Promoter regions of the human genome play a key role in our understanding of the regulatory mechanisms related to the physiological and disease states. The aim of this study was to investigate the sequence positional properties of experimentally verified human promoters. Consequently, we determined short sequence elements ranging from 4 to 9mers presenting position dominance close to, or away from the transcription start site (TSS). For this purpose rigid statistical criteria were used and whether position dominance was in any way related to transcription control was determined. To achieve this goal we designed and implemented a dedicated filtering method to massively detect position-dominant sequence elements embedded in the promoter set. Additionally, via a high throughput procedure, we gathered data on the majority of the publicly available transcription factor-binding sites (TFBSs) and matched them to our findings, aiming to accomplish a large-scale correlation between position-dominant sequence elements and TFBSs. In this analysis, we present unique compositional and conservational perturbations at the TSS and the core promoter region. Using our filtering method, 7,088 short sequences ranging from 4 to 9mers were found to present strong positional dominance close to or away from the TSS, while the aforementioned short sequences were matched to a large number of known TFBSs. Moreover, using probability theory, evidence is presented showing that TFBSs tend to present strong positional preferences.

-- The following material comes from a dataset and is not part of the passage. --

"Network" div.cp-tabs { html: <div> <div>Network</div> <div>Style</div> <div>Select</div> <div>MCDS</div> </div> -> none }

In addition, we demonstrate that the actual TFBS copy number is related to the transcription regulatory process. On the basis of the last argument, it is suggested that all the detected short sequences which did not match any known TFBS, have a high potential for being novel transcription control elements. Furthermore, using a well-described ;high potential cancer biomarker resource', we attempted to identify position dominant sequence elements associated with cancer, as derived by their presence in the respective promoters of cancer related proteins.